Texte fourni =>
--*--

Envolée de l'endettement public

La réforme vise en effet à réduire un endettement public qui a explosé. A la fin du deuxième trimestre 2022, la dette publique de l'Allemagne représentait l'équivalent de 68,7% du PIB, celle de la France 114,2%, de l'Italie 155,5% et de l'Espagne 123,1% pour les premières économies de la zone euro qui affiche, elle, une moyenne de 95,6%, selon Eurostat. Au lieu de converger, comme le prévoyait le mécanisme initial, les économies de la zone euro affichent des écarts croissants, qui nécessitent de prendre en compte aujourd'hui la situation spécifique de chaque pays. « Les pays de l'UE font face désormais à des niveaux d'endettement et de déficit plus élevés, qui varient fortement », constatait le vice-président de la Commission europénne, Valdis Dombrovskis, lors de la conférence de presse.

Malgré l'ambition affichée, cette proposition est d'ores et déjà jugée avec inquiétude dans certaines capitales dont Berlin, qui craignent que des trajectoires de réduction de la dette individualisées n'incitent des gouvernements à reporter des décisions difficiles à la fin du temps alloué, souvent après l'expiration de leur mandat. Sur ce point, l'Allemagne se trouve en désaccord avec la France et l'Italie.

--*--

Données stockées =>
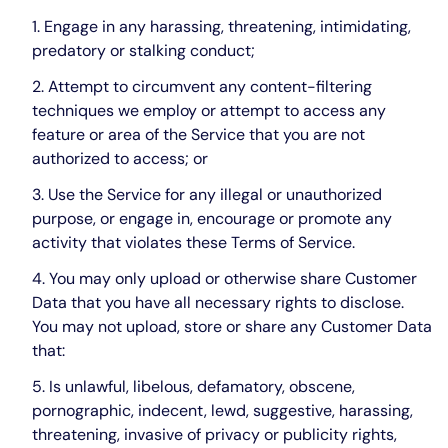
Engage in any harassing, threatening, intimidating,
predatory or stalking conduct;
Attempt to circumvent any content-filtering
techniques we employ or attempt to access any
feature or area of the Service that you are not
authorized to access; or
Use the Service for any illegal or unauthorized
purpose, or engage in, encourage or promote any
activity that violates these Terms of Service.
You may only upload or otherwise share Customer
Data that you have all necessary rights to disclose.
You may not upload, store or share any Customer Data
that:
Is unlawful, libelous, defamatory, obscene,
pornographic, indecent, lewd, suggestive, harassing,
threatening, invasive of privacy or publicity rights,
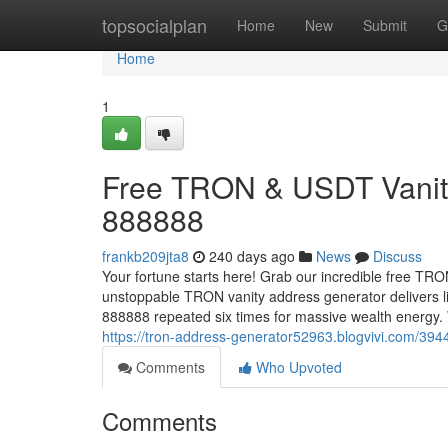
Home
topsocialplan
Home
New
Submit
G
Home
1
Free TRON & USDT Vanity
888888
frankb209jta8
240 days ago
News
Discuss
Your fortune starts here! Grab our incredible free TR
unstoppable TRON vanity address generator delivers l
888888 repeated six times for massive wealth energy
https://tron-address-generator52963.blogvivi.com/394
Comments
Who Upvoted
Comments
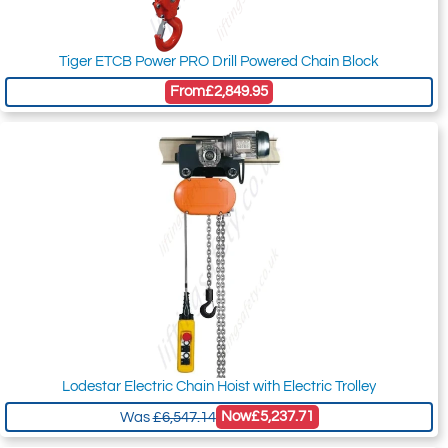
Tiger ETCB Power PRO Drill Powered Chain Block
From
£2,849.95
Lodestar Electric Chain Hoist with Electric Trolley
Now
£5,237.71
Was
£6,547.14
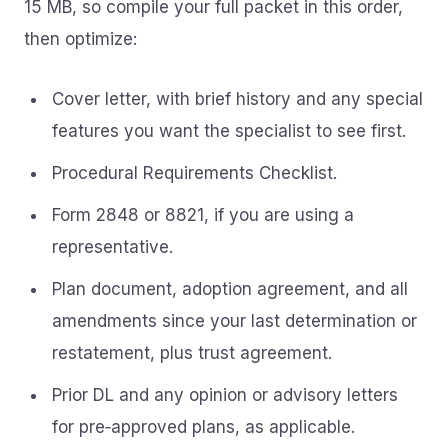
15 MB, so compile your full packet in this order,
then optimize:
Cover letter, with brief history and any special
features you want the specialist to see first.
Procedural Requirements Checklist.
Form 2848 or 8821, if you are using a
representative.
Plan document, adoption agreement, and all
amendments since your last determination or
restatement, plus trust agreement.
Prior DL and any opinion or advisory letters
for pre‑approved plans, as applicable.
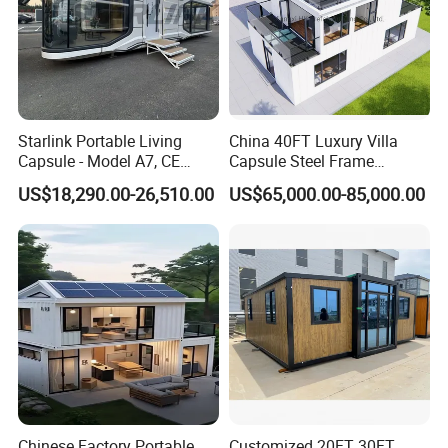
Starlink Portable Living
China 40FT Luxury Villa
Capsule - Model A7, CE
Capsule Steel Frame
Certified
Building Vessel Living
US$18,290.00-26,510.00
US$65,000.00-85,000.00
Wooden Modular Casa
Prefabricada Container
House
Chinese Factory Portable
Customized 20FT 30FT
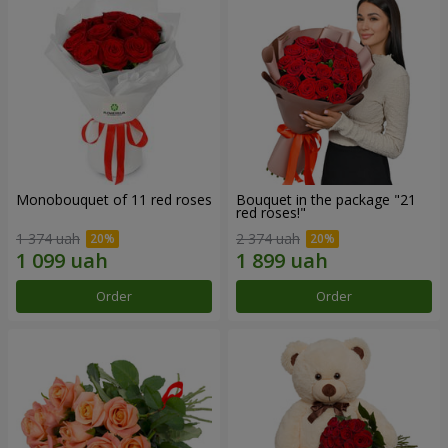
Monobouquet of 11 red roses
Bouquet in the package "21
red roses!"
1 374 uah
2 374 uah
Order
Order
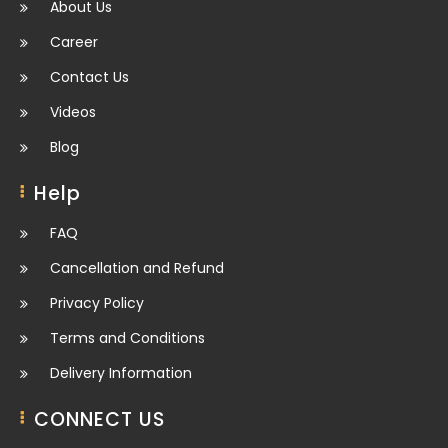
About Us
Career
Contact Us
Videos
Blog
Help
FAQ
Cancellation and Refund
Privacy Policy
Terms and Conditions
Delivery Information
CONNECT US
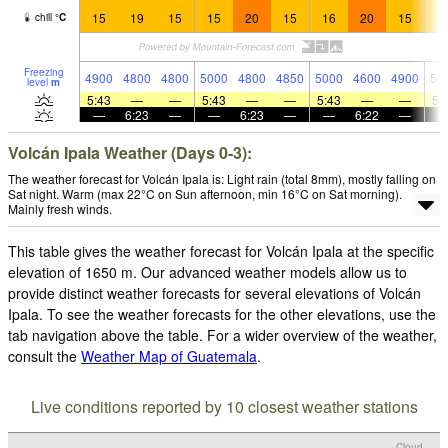
15
19
15
15
20
15
16
20
15
1
chill
°
C
Freezing
4900
4800
4800
5000
4800
4850
5000
4600
4900
50
level
m
5:43
—
—
5:43
—
—
5:43
—
—
5:
—
6:23
—
—
6:23
—
—
6:22
—
Volcán Ipala Weather (Days 0-3):
The weather forecast for Volcán Ipala is: Light rain (total 8mm), mostly falling on
Sat night. Warm (max 22°C on Sun afternoon, min 16°C on Sat morning).
Mainly fresh winds.
This table gives the weather forecast for Volcán Ipala at the specific
elevation of 1650 m. Our advanced weather models allow us to
provide distinct weather forecasts for several elevations of Volcán
Ipala. To see the weather forecasts for the other elevations, use the
tab navigation above the table. For a wider overview of the weather,
consult the
Weather Map of Guatemala
.
Live conditions reported by 10 closest weather stations
Cloud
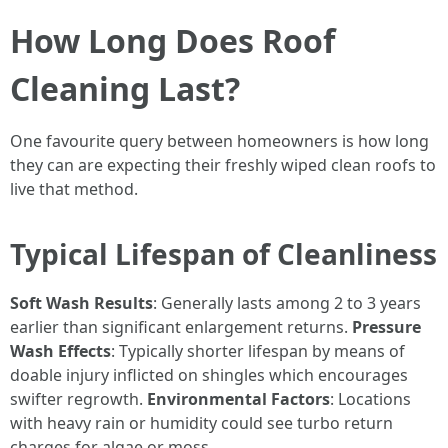
How Long Does Roof
Cleaning Last?
One favourite query between homeowners is how long
they can are expecting their freshly wiped clean roofs to
live that method.
Typical Lifespan of Cleanliness
Soft Wash Results
: Generally lasts among 2 to 3 years
earlier than significant enlargement returns.
Pressure
Wash Effects
: Typically shorter lifespan by means of
doable injury inflicted on shingles which encourages
swifter regrowth.
Environmental Factors
: Locations
with heavy rain or humidity could see turbo return
charges for algae or moss.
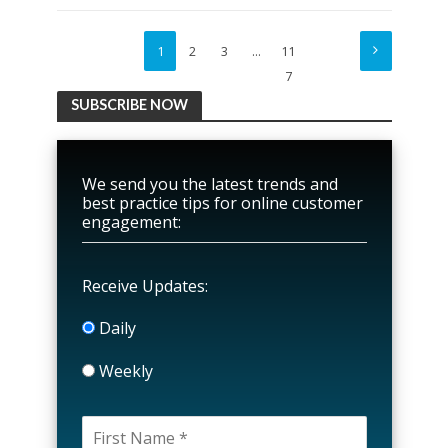
1
2
3
…
11
7
SUBSCRIBE NOW
We send you the latest trends and
best practice tips for online customer
engagement:
Receive Updates:
Daily
Weekly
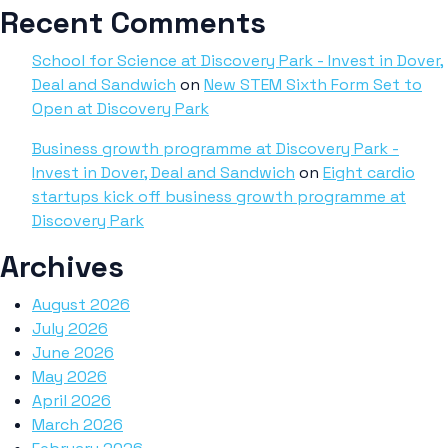
Recent Comments
School for Science at Discovery Park - Invest in Dover,
Deal and Sandwich
on
New STEM Sixth Form Set to
Open at Discovery Park
Business growth programme at Discovery Park -
Invest in Dover, Deal and Sandwich
on
Eight cardio
startups kick off business growth programme at
Discovery Park
Archives
August 2026
July 2026
June 2026
May 2026
April 2026
March 2026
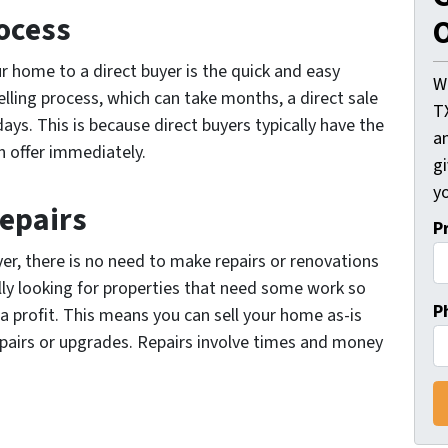
ocess
O
ur home to a direct buyer is the quick and easy
W
elling process, which can take months, a direct sale
T
days. This is because direct buyers typically have the
an
 offer immediately.
gi
yo
Repairs
P
er, there is no need to make repairs or renovations
lly looking for properties that need some work so
P
 a profit. This means you can sell your home as-is
pairs or upgrades. Repairs involve times and money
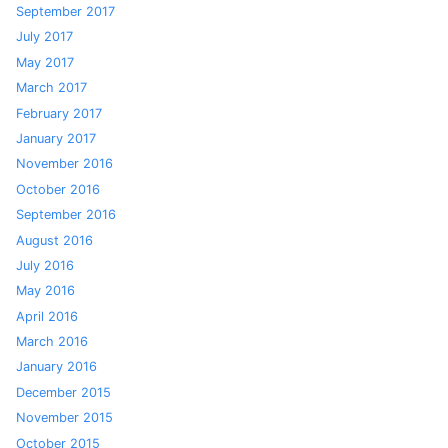
September 2017
July 2017
May 2017
March 2017
February 2017
January 2017
November 2016
October 2016
September 2016
August 2016
July 2016
May 2016
April 2016
March 2016
January 2016
December 2015
November 2015
October 2015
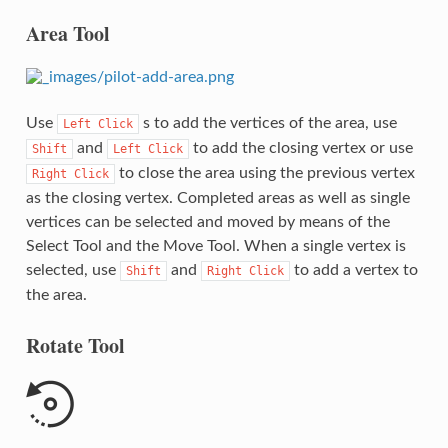
Area Tool
Use
s to add the vertices of the area, use
Left
Click
and
to add the closing vertex or use
Shift
Left
Click
to close the area using the previous vertex
Right
Click
as the closing vertex. Completed areas as well as single
vertices can be selected and moved by means of the
Select Tool and the Move Tool. When a single vertex is
selected, use
and
to add a vertex to
Shift
Right
Click
the area.
Rotate Tool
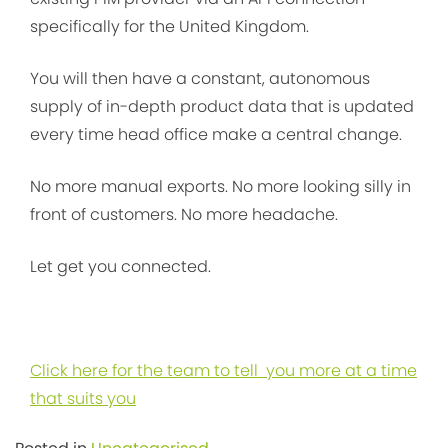
specifically for the United Kingdom.
You will then have a constant, autonomous
supply of in-depth product data that is updated
every time head office make a central change.
No more manual exports. No more looking silly in
front of customers. No more headache.
Let get you connected.
Click here for the team to tell you more at a time
that suits you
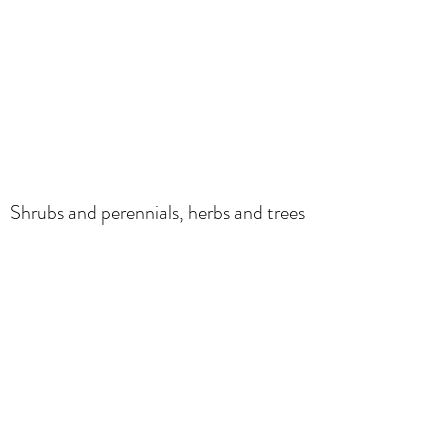
Shrubs and perennials, herbs and trees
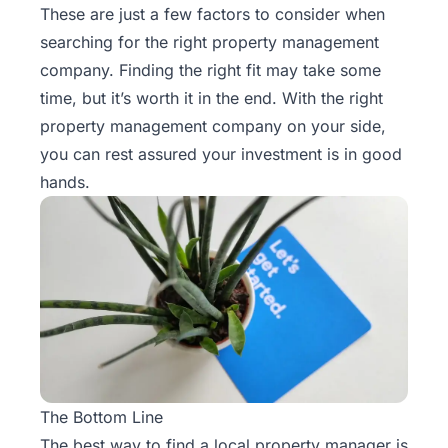
These are just a few factors to consider when
searching for the right property management
company. Finding the right fit may take some
time, but it’s worth it in the end. With the right
property management company on your side,
you can rest assured your investment is in good
hands.
The Bottom Line
The best way to find a local property manager is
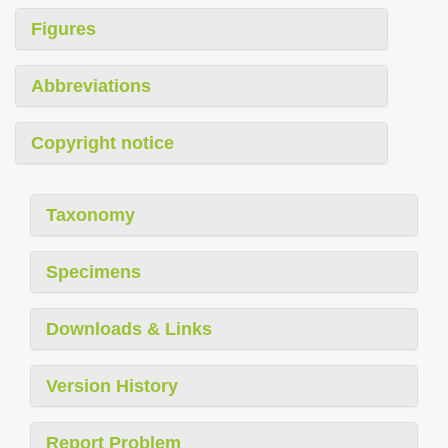
Figures
Abbreviations
Copyright notice
Taxonomy
Specimens
Downloads & Links
Version History
Report Problem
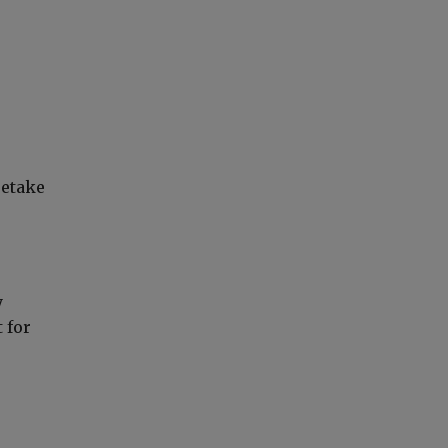
retake
y
 for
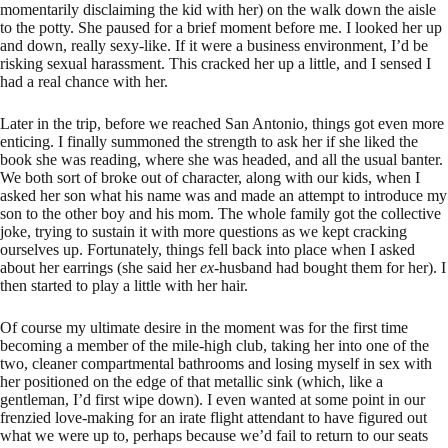
momentarily disclaiming the kid with her) on the walk down the aisle
to the potty. She paused for a brief moment before me. I looked her up
and down, really sexy-like. If it were a business environment, I’d be
risking sexual harassment. This cracked her up a little, and I sensed I
had a real chance with her.
Later in the trip, before we reached San Antonio, things got even more
enticing. I finally summoned the strength to ask her if she liked the
book she was reading, where she was headed, and all the usual banter.
We both sort of broke out of character, along with our kids, when I
asked her son what his name was and made an attempt to introduce my
son to the other boy and his mom. The whole family got the collective
joke, trying to sustain it with more questions as we kept cracking
ourselves up. Fortunately, things fell back into place when I asked
about her earrings (she said her
ex
-husband had bought them for her). I
then started to play a little with her hair.
Of course my ultimate desire in the moment was for the first time
becoming a member of the mile-high club, taking her into one of the
two, cleaner compartmental bathrooms and losing myself in sex with
her positioned on the edge of that metallic sink (which, like a
gentleman, I’d first wipe down). I even wanted at some point in our
frenzied love-making for an irate flight attendant to have figured out
what we were up to, perhaps because we’d fail to return to our seats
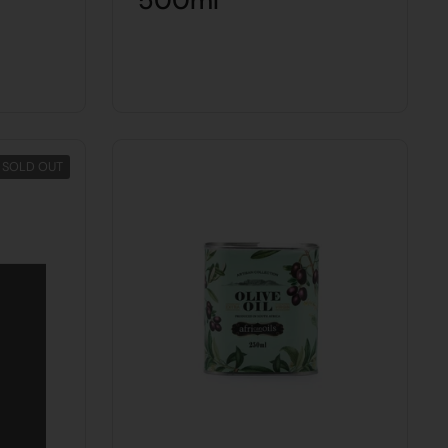
500ml
SOLD OUT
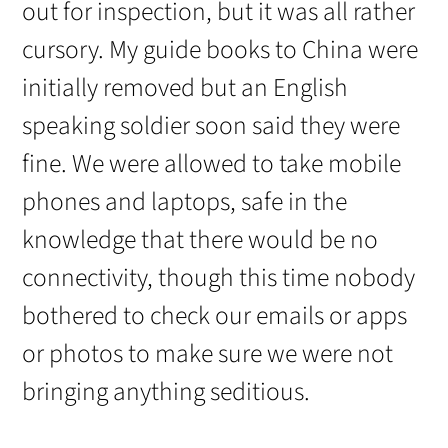
out for inspection, but it was all rather
cursory. My guide books to China were
initially removed but an English
speaking soldier soon said they were
fine. We were allowed to take mobile
phones and laptops, safe in the
knowledge that there would be no
connectivity, though this time nobody
bothered to check our emails or apps
or photos to make sure we were not
bringing anything seditious.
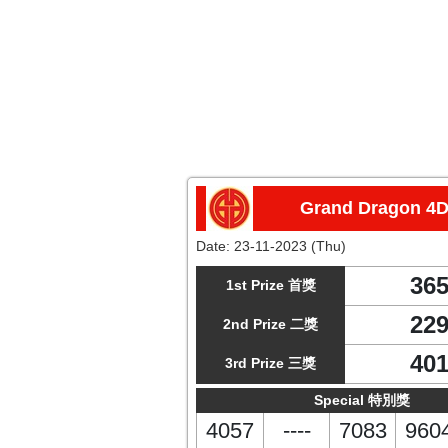
Grand Dragon 4
Date:
23-11-2023 (Thu)
36
1st Prize 首獎
22
2nd Prize 二獎
40
3rd Prize 三獎
Special 特別獎
4057
----
7083
960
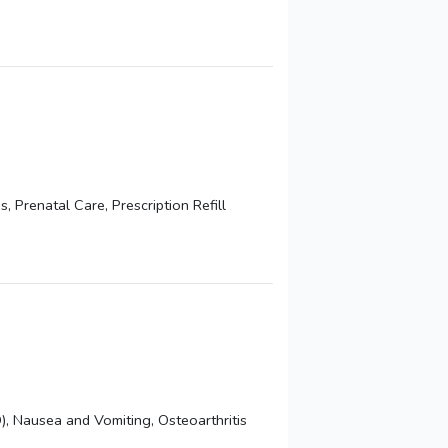
Prenatal Care, Prescription Refill
, Nausea and Vomiting, Osteoarthritis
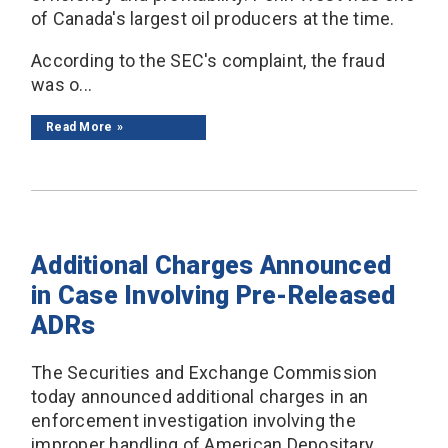
of Canada's largest oil producers at the time.
According to the SEC's complaint, the fraud
was o...
Read More
Additional Charges Announced
in Case Involving Pre-Released
ADRs
The Securities and Exchange Commission
today announced additional charges in an
enforcement investigation involving the
improper handling of American Depositary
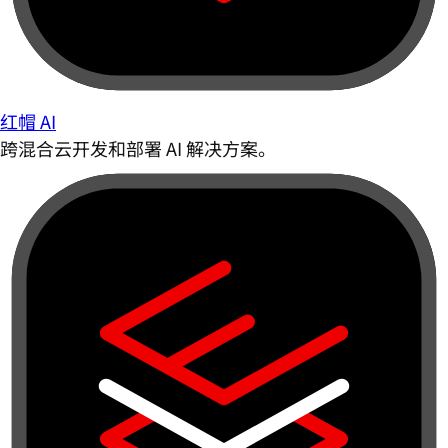
红帽 AI
跨混合云开发和部署 AI 解决方案。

--*--

Consigne A => Recopiez fidèlement le passage du texte sur l'endettement public qui va de « Envolée de l'endettement » jusqu'à « conférence de presse. ».
Consigne B => Poursuivez, s'il vous plaît, le texte sur l'endettement public à la suite de sa dernière phrase.
Les enregistrements n'ont aucun rôle à jouer ici.

Résultat obtenu A =>
Envolée de l'endettement public

La réforme vise en effet à réduire un endettement public qui a explosé. A la fin du deuxième trimestre 2022, la dette publique de l'Allemagne représentait l'équivalent de 68,7% du PIB, celle de la France 114,2%, de l'Italie 155,5% et de l'Espagne 123,1% pour les premières économies de la zone euro qui affiche, elle, une moyenne de 95,6%, selon Eurostat. Au lieu de converger, comme le prévoyait le mécanisme initial, les économies de la zone euro affichent des écarts croissants, qui nécessitent de prendre en compte aujourd'hui la situation spécifique de chaque pays. « Les pays de l'UE font face désormais à des niveaux d'endettement et de déficit plus élevés, qui varient fortement », constatait le vice-président de la Commission europénne, Valdis Dombrovskis, lors de la conférence de presse.

Résultat obtenu B =>
Suivre l'évolution des dépenses publiques primaires

Autre changement d'ampleur, la Commission propose de fixer les règles par rapport aux dépenses publiques primaires, hors intérêts de la dette, directement observables au cours de l'année et sous le contrôle de l'exécutif. Cela répondrait aux critiques de certains gouvernements qui se plaignent que les règles actuelles se focalisent sur le déficit structurel, un indicateur complexe, non directement observable et sujet à de fortes révisions.

Suivre l'évolution des dépenses serait ainsi plus lisible et présente aussi l'avantage d'être plus facile à contrôler. Dans un tel cadre, les Etats disposeraient de plus de marges de manœuvre pour proposer un plan qui inclurait aussi des engagements précis d'investissements et de réformes. « Les nouveaux défis tels que les transitions verte et numérique et les questions d'approvisionnement énergétique exigeront de nous des réformes et des investissements majeurs dans les années qui viennent », a prévenu Valdis Dombrovskis. L'Europe doit en effet combler le retard pris dans les secteurs du numérique, la transition énergétique ou encore la défense pour éviter de subir un décrochage économique par rapport à l'Asie et à l'Amérique du nord.

Si chaque pays pourra donc définir ses priorités en la matière, il devra néanmoins l'inscrire dans le cadre de la soutenabilité de la dette. Car, selon le texte, Bruxelles conserverait le dernier mot. Les plans nationaux seraient évalués par la Commission ainsi que les autres Etats membres au sein du Conseil de l'UE, puis surveillés sur la base d'un rapport annuel de progression soumis par chaque capitale. Si le respect des engagements permettra d'obtenir une plus longue période d'ajustement, leur non-respect, lui, entraînera des contraintes plus sévères.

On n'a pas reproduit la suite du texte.